:: What you have to do ::
Output only the lines below that start at the line containing "Accetta tutto" and end at the line containing "Entrenament amb suspensió", with both ends kept.

Excerpts from a dataset:
*** Block opens ***
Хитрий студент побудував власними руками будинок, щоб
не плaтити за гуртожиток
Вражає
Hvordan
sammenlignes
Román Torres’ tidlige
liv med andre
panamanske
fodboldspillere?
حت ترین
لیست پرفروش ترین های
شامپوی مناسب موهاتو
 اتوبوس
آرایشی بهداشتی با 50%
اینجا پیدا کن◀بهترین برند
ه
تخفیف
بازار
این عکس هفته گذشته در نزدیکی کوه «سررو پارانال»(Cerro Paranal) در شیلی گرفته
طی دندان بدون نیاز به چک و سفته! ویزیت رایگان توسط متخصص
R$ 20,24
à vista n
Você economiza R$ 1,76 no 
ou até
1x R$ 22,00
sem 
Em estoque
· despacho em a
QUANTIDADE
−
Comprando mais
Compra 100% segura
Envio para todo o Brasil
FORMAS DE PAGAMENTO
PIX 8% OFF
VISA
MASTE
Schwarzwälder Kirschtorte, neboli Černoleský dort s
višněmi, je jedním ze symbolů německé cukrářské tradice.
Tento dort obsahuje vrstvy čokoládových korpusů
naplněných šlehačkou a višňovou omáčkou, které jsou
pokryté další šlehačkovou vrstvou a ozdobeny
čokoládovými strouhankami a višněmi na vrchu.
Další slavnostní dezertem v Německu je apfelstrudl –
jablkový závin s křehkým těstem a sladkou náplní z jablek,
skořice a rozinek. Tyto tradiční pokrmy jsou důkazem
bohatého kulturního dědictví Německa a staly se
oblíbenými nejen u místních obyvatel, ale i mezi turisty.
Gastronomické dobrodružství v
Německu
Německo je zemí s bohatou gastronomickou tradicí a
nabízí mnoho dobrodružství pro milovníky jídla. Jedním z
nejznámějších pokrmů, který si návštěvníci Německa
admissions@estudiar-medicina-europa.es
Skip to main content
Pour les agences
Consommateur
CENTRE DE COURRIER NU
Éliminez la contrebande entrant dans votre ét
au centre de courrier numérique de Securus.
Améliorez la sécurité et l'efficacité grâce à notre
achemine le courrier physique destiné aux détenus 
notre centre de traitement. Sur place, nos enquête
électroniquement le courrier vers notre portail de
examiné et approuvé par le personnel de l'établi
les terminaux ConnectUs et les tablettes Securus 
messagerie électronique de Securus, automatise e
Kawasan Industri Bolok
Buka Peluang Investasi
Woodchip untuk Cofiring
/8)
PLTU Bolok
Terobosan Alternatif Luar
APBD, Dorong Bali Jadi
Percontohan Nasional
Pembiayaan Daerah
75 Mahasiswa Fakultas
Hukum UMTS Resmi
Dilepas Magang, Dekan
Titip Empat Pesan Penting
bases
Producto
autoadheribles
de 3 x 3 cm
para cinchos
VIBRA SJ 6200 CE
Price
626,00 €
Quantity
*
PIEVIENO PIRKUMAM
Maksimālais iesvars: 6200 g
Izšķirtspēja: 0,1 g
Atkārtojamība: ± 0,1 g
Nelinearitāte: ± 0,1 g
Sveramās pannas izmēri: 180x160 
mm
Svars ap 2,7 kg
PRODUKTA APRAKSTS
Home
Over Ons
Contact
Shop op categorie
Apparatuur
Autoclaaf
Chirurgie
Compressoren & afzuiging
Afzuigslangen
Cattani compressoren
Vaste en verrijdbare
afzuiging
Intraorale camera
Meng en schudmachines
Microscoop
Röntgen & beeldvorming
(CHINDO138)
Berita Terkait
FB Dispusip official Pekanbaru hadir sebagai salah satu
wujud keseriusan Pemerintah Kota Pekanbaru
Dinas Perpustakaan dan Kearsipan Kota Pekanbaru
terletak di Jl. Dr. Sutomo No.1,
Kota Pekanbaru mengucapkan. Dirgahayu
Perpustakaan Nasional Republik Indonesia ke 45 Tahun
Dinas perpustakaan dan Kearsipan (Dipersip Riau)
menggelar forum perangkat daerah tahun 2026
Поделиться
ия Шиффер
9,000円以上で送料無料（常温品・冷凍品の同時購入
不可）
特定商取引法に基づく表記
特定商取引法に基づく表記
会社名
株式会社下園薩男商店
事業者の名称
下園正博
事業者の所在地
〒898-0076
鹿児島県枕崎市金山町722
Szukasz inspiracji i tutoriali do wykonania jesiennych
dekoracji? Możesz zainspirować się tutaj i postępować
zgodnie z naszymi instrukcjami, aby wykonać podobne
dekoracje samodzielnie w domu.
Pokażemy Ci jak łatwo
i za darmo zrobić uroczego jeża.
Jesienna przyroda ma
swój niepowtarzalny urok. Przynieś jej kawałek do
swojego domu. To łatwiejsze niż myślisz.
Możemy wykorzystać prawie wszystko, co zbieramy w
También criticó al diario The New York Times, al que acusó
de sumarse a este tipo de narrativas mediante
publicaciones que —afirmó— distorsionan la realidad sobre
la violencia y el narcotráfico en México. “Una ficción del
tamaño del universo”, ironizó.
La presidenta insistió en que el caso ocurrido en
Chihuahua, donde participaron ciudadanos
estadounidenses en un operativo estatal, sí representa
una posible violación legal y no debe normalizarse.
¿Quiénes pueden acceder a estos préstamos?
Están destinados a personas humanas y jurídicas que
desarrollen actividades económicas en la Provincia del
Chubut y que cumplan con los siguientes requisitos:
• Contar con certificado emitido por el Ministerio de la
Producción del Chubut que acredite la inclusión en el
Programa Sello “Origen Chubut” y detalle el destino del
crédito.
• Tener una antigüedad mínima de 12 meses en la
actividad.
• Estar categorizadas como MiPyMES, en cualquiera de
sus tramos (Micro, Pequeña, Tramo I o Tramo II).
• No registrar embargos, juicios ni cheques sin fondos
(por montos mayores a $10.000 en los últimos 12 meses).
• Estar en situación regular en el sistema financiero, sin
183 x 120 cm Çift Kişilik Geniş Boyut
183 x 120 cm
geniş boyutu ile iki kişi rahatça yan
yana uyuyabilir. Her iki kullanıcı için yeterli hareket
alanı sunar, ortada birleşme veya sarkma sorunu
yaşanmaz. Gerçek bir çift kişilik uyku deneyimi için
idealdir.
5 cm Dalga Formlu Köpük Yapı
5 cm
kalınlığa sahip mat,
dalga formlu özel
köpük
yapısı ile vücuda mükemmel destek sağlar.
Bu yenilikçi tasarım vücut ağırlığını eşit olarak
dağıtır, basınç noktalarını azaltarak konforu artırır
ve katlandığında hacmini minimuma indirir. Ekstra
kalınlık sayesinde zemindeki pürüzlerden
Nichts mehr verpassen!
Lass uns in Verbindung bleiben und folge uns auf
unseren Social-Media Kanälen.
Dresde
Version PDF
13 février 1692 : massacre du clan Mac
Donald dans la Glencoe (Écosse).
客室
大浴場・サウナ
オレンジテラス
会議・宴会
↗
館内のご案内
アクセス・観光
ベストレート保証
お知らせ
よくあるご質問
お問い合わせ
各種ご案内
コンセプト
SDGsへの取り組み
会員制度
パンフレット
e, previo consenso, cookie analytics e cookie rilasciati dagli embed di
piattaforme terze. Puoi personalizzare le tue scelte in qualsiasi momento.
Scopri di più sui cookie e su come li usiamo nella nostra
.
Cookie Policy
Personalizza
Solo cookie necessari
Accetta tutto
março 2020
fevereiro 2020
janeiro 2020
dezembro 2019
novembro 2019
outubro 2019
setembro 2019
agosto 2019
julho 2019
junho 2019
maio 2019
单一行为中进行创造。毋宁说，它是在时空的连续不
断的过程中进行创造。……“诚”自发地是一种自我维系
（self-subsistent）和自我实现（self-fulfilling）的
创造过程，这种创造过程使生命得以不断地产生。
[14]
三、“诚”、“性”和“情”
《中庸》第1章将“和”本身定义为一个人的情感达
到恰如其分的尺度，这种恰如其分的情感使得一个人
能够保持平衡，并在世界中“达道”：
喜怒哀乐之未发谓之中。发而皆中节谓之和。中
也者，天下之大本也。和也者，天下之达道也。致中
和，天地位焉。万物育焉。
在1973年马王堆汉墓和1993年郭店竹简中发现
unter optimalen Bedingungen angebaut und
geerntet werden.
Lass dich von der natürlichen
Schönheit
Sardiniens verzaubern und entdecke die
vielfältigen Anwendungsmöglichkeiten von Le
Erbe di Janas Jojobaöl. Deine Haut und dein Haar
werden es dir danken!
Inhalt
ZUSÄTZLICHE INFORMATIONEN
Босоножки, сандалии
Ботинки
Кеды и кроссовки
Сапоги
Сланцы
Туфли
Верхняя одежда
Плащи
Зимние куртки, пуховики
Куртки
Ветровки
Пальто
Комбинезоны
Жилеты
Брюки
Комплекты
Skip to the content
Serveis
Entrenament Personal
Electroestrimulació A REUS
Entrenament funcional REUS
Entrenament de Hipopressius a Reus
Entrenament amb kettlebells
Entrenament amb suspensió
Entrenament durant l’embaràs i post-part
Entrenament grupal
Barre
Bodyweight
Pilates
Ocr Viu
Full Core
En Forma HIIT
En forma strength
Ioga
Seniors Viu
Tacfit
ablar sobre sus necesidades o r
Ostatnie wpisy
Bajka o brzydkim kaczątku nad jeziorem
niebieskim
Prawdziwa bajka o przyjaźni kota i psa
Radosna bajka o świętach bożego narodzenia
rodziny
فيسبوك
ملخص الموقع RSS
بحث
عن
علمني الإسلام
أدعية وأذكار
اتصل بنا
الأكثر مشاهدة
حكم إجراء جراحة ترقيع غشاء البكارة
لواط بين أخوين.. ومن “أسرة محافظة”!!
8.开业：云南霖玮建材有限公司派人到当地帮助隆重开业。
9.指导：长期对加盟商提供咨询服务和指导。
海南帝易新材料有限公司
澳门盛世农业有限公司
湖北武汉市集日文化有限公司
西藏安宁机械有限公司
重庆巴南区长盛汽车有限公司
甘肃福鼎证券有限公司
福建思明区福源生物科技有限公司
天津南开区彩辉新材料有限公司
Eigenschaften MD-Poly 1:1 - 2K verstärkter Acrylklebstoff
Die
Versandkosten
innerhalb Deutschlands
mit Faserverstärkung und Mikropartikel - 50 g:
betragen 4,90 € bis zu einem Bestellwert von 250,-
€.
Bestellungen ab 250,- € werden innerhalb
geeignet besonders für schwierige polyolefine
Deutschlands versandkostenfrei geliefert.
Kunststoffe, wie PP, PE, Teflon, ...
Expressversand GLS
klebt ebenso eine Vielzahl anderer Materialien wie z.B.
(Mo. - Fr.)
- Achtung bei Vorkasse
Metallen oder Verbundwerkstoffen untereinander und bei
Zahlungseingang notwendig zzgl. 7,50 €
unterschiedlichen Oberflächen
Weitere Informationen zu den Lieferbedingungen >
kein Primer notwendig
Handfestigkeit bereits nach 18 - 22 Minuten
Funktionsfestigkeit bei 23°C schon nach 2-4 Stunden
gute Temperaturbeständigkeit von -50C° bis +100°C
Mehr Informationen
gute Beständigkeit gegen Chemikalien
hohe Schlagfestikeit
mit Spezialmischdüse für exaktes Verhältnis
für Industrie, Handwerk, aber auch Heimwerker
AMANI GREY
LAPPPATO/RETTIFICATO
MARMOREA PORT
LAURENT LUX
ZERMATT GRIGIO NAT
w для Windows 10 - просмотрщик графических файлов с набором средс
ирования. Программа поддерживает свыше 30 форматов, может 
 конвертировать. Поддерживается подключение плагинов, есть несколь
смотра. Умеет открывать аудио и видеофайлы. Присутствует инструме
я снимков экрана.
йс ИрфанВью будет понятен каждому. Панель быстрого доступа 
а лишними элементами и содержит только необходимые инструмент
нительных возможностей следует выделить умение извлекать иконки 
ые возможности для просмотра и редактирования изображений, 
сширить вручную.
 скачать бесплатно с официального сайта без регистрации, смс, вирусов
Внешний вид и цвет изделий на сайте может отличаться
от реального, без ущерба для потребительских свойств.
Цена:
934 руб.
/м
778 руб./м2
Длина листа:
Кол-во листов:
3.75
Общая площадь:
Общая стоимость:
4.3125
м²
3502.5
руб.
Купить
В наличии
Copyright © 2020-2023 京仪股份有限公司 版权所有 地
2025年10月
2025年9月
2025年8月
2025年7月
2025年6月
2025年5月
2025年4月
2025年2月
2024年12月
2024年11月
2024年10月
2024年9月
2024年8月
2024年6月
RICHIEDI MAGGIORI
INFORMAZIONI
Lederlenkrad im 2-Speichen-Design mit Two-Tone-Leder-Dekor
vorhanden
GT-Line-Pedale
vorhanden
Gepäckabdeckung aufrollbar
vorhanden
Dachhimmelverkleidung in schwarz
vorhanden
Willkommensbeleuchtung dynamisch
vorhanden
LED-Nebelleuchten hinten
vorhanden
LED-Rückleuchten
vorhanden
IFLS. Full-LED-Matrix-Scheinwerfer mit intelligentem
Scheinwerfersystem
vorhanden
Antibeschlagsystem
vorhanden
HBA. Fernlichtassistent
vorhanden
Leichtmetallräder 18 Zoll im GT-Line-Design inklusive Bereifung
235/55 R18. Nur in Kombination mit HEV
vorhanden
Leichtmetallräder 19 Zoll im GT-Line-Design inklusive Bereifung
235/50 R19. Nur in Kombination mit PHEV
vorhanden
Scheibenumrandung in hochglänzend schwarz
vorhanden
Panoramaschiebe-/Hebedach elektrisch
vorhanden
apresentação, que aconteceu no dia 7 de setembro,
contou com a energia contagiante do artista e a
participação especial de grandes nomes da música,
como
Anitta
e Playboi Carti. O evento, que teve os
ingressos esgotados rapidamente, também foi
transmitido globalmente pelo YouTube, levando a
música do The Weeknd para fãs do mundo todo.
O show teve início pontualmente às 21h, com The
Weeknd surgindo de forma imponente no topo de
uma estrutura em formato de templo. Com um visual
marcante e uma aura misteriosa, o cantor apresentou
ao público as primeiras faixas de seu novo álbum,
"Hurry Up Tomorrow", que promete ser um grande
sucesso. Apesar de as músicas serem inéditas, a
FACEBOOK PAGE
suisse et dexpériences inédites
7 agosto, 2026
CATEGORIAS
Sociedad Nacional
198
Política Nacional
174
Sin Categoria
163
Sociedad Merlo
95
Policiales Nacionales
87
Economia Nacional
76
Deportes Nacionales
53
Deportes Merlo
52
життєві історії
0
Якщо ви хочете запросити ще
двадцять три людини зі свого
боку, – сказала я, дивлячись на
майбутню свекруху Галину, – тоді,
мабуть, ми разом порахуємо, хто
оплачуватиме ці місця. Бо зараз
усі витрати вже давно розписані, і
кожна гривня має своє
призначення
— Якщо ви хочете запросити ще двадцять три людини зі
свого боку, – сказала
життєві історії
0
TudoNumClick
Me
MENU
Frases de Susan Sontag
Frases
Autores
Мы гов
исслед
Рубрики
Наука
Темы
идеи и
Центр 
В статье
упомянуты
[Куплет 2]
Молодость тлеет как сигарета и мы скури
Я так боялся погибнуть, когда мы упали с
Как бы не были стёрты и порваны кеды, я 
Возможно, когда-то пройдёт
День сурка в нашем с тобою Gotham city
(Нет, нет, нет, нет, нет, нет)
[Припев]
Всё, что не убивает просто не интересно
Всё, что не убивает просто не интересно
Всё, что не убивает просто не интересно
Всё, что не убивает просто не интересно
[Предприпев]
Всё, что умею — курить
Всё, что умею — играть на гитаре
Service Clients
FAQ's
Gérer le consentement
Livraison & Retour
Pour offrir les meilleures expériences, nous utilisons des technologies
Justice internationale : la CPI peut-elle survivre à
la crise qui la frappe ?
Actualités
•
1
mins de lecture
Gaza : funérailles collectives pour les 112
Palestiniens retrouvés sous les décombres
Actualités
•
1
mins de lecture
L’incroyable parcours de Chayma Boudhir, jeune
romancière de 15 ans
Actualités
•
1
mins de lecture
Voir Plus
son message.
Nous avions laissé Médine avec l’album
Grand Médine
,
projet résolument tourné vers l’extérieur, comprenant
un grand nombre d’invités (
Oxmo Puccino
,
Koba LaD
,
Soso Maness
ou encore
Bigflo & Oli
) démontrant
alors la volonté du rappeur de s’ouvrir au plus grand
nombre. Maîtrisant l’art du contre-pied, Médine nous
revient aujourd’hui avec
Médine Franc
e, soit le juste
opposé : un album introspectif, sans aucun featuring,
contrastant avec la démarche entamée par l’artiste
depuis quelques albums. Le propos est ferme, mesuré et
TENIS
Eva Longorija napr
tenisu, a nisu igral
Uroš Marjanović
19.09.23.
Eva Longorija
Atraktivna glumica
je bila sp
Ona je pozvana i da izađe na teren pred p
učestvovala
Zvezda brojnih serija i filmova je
*** Block closes ***
:: Finished task ::
Accetta tutto
março 2020
fevereiro 2020
janeiro 2020
dezembro 2019
novembro 2019
outubro 2019
setembro 2019
agosto 2019
julho 2019
junho 2019
maio 2019
单一行为中进行创造。毋宁说，它是在时空的连续不
断的过程中进行创造。……“诚”自发地是一种自我维系
（self-subsistent）和自我实现（self-fulfilling）的
创造过程，这种创造过程使生命得以不断地产生。
[14]
三、“诚”、“性”和“情”
《中庸》第1章将“和”本身定义为一个人的情感达
到恰如其分的尺度，这种恰如其分的情感使得一个人
能够保持平衡，并在世界中“达道”：
喜怒哀乐之未发谓之中。发而皆中节谓之和。中
也者，天下之大本也。和也者，天下之达道也。致中
和，天地位焉。万物育焉。
在1973年马王堆汉墓和1993年郭店竹简中发现
unter optimalen Bedingungen angebaut und
geerntet werden.
Lass dich von der natürlichen
Schönheit
Sardiniens verzaubern und entdecke die
vielfältigen Anwendungsmöglichkeiten von Le
Erbe di Janas Jojobaöl. Deine Haut und dein Haar
werden es dir danken!
Inhalt
ZUSÄTZLICHE INFORMATIONEN
Босоножки, сандалии
Ботинки
Кеды и кроссовки
Сапоги
Сланцы
Туфли
Верхняя одежда
Плащи
Зимние куртки, пуховики
Куртки
Ветровки
Пальто
Комбинезоны
Жилеты
Брюки
Комплекты
Skip to the content
Serveis
Entrenament Personal
Electroestrimulació A REUS
Entrenament funcional REUS
Entrenament de Hipopressius a Reus
Entrenament amb kettlebells
Entrenament amb suspensió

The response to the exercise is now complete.